Sheffield student who fled Isis could be deported
Friends of a Sheffield student who fled Isis are rallying round in a bid to prevent his deportation.
More than 2,600 people have signed a petition calling for Ahmed Sedeeq, aged 30, to be given a reprieve.
Ahmed, from the city of Mosul in northern Iraq, is studying for a PhD in computer science at Sheffield University, but supporters say he has been held at Morton Hall immigration centre, Lincolnshire, since Monday and could be deported because of a visa dispute.
His friend Alvin Pastore, who organised the online petition, said Ahmed first came to the UK in 2011 to take a masters in Advanced Software Engineering at the university, returning to Mosul afterwards.
He then gained a PhD position at Sheffield's department of computer science, and came back to the UK again in 2013 after applying for a student visa. He applied for asylum in the UK in 2014, when Jihadist group Isis declared Mosul its capital.
Alvin, who studied alongside Ahmed, said his case was rejected multiple times but he eventually obtained a shortened student visa, which he exceeded mistakenly.
"He has been informed that he is at risk of being sent back to Iraq at any time," said Alvin.

→ Problems to work on:
1 - Translate this sentence from the article into Spanish: "More than 2,600 people have signed a petition calling for Ahmed Sedeeq, aged 30, to be given a reprieve."
2 - According to the article, what degree did Ahmed come to the UK to take in 2011?

→ Data for analysis:

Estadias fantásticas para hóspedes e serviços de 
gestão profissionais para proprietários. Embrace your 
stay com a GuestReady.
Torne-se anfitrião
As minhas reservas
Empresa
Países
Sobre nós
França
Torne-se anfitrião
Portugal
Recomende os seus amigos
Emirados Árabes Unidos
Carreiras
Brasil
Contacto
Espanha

→ Completed exercise:
1 - Más de 2.600 personas han firmado una petición en la que se pide que se conceda un aplazamiento a Ahmed Sedeeq, de 30 años.

2 - A master's in Advanced Software Engineering at Sheffield University.